14.05.2025
Tarımda kendi kendine yetebilen ender ülkelerden biri olan Türkiye, ne yazık ki son yıllarda uygulanan yanlış politikalar, çiftçimizin yalnız bırakılması ve köy kültürünün sistemli şekilde yok edilmeye çalışılmasıyla büyük bir gerileme yaşamıştır. Süregelen siyasi planlamalar, bizi bugün savaşta olan Ukrayna’dan ve yıllardır iç savaşla boğuşan Suriye’den dahi tarım ürünü almaya muhtaç hale getirmiştir.
Yıllardır artan tarımsal ithalat, yükselen girdi maliyetleri ve yetersiz destekler nedeniyle çiftçimiz toprağını işleyemez duruma gelmiştir. Bir zamanlar bu topraklarda kurulan ziraat okulları, Yüksek Ziraat Enstitüsü, güçlendirilen Ziraat Bankası ve kaldırılan Aşar Vergisi ile tarım, Cumhuriyetimizin temel kalkınma aracı olmuştu.

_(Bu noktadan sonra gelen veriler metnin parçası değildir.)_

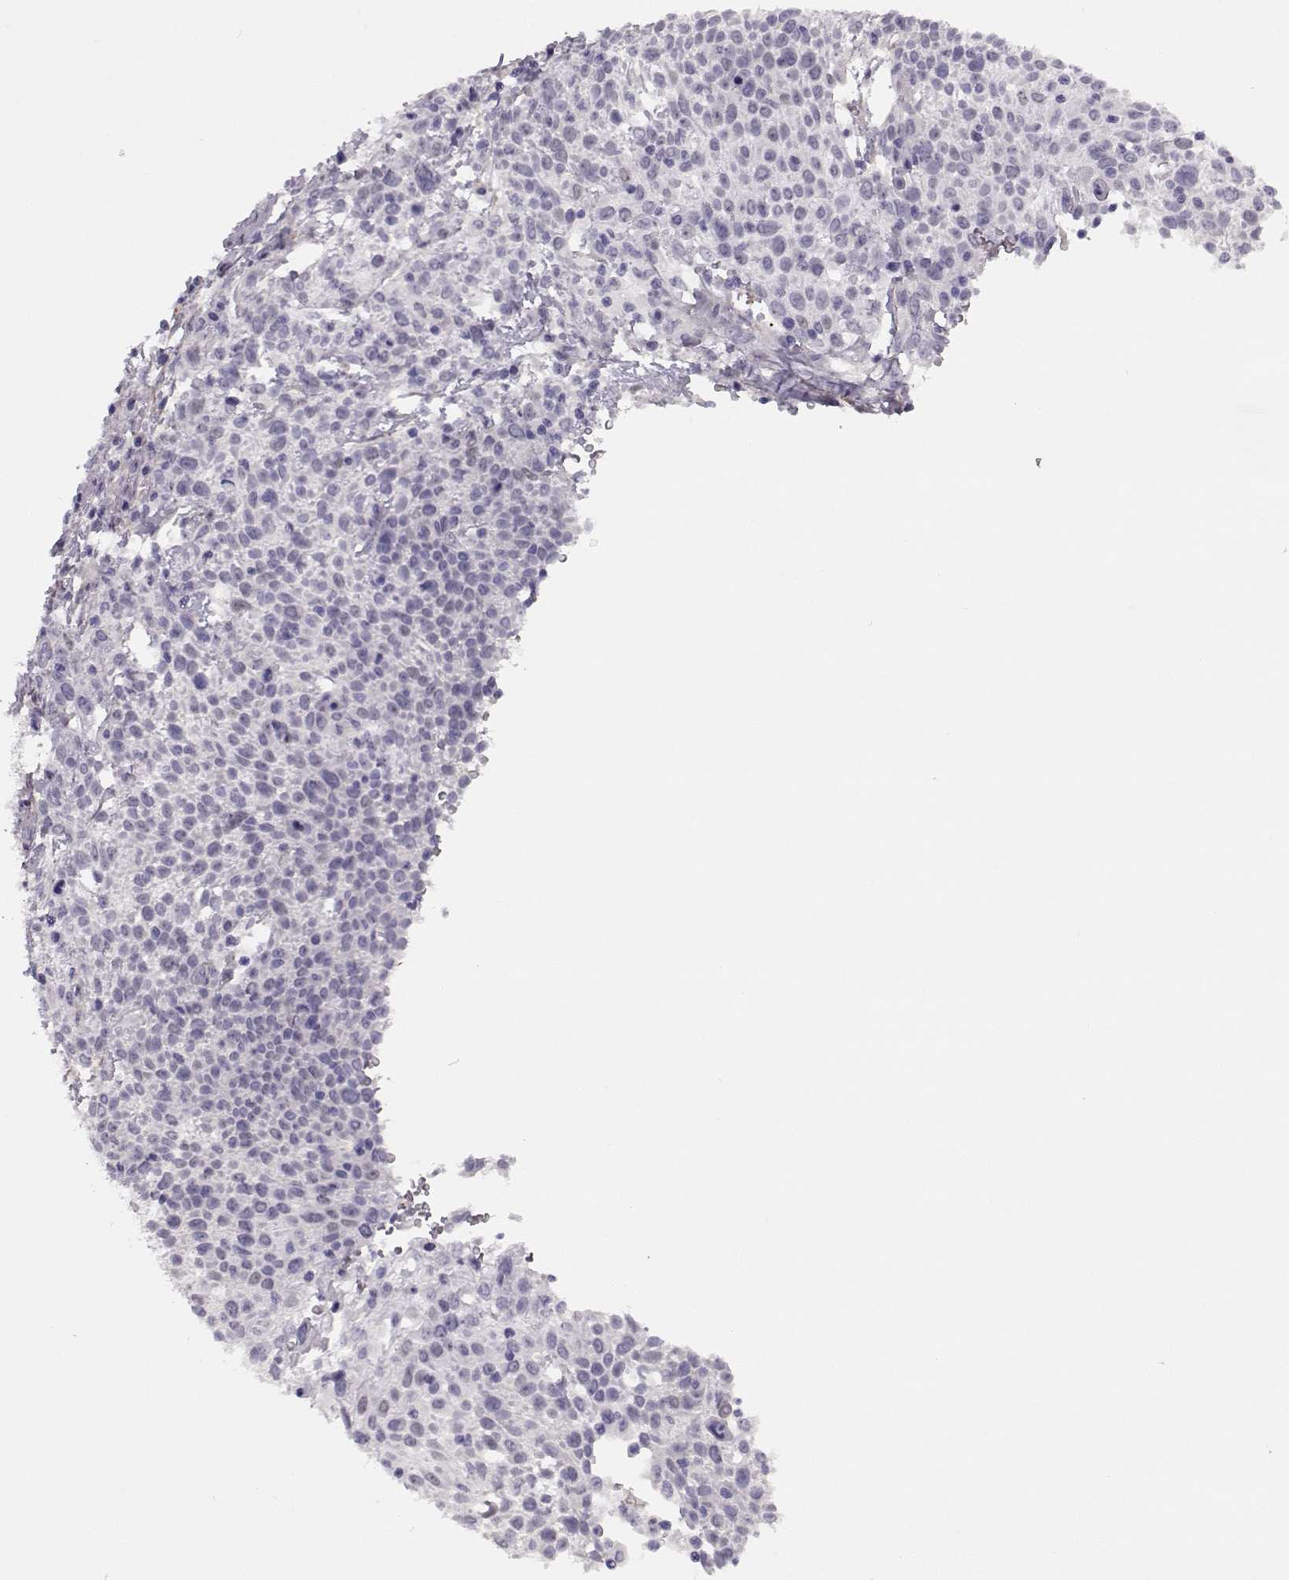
{"staining": {"intensity": "negative", "quantity": "none", "location": "none"}, "tissue": "cervical cancer", "cell_type": "Tumor cells", "image_type": "cancer", "snomed": [{"axis": "morphology", "description": "Squamous cell carcinoma, NOS"}, {"axis": "topography", "description": "Cervix"}], "caption": "Immunohistochemistry of cervical squamous cell carcinoma exhibits no staining in tumor cells.", "gene": "TRIM69", "patient": {"sex": "female", "age": 61}}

Tarım araç ve gereç desteği sağlayan, “Köylü milletin efendisidir” diyerek üreticiyi yücelten, yükselişini üretime verdiği değerle temellendiren Gazi Mustafa Kemal Atatürk’ün kurduğu Cumhuriyet, bugün Adapazarı’nda yerel yönetimlerden bırakın kapsamlı destekleri, bir litre mazot, bir fide, bir avuç tohum dahi alamaz hale gelmiştir.
Oysa şehrin ve ülkenin ekonomik kalkınması için toprağın, toprağı işleyene yani çiftçiye emanet edilmesi ve desteklenmesi gerekmektedir. Üreten çiftçinin yanında olunmadıkça, gıda krizleri derinleşecek, kırsal yok olacak ve ülke dışa bağımlı hale gelmeye devam edecektir.

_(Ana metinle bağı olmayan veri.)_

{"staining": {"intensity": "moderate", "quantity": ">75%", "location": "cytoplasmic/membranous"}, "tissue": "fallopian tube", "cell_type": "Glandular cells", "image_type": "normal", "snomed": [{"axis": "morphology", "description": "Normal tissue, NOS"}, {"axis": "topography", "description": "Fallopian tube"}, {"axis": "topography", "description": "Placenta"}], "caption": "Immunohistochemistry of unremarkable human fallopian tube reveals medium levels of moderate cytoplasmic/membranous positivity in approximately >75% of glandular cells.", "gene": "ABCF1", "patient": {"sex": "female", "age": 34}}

Bu acı gerçekler karşısında hem kendimizi hem de bizleri yönetenleri bir kez daha sorgulamamız gerektiğini hatırlatıyor; alın teriyle toprağı yoğuran, emeğiyle ülkeye hayat veren tüm çiftçilerimizin 14 Mayıs Dünya Çiftçiler Günü’nü kutluyorum.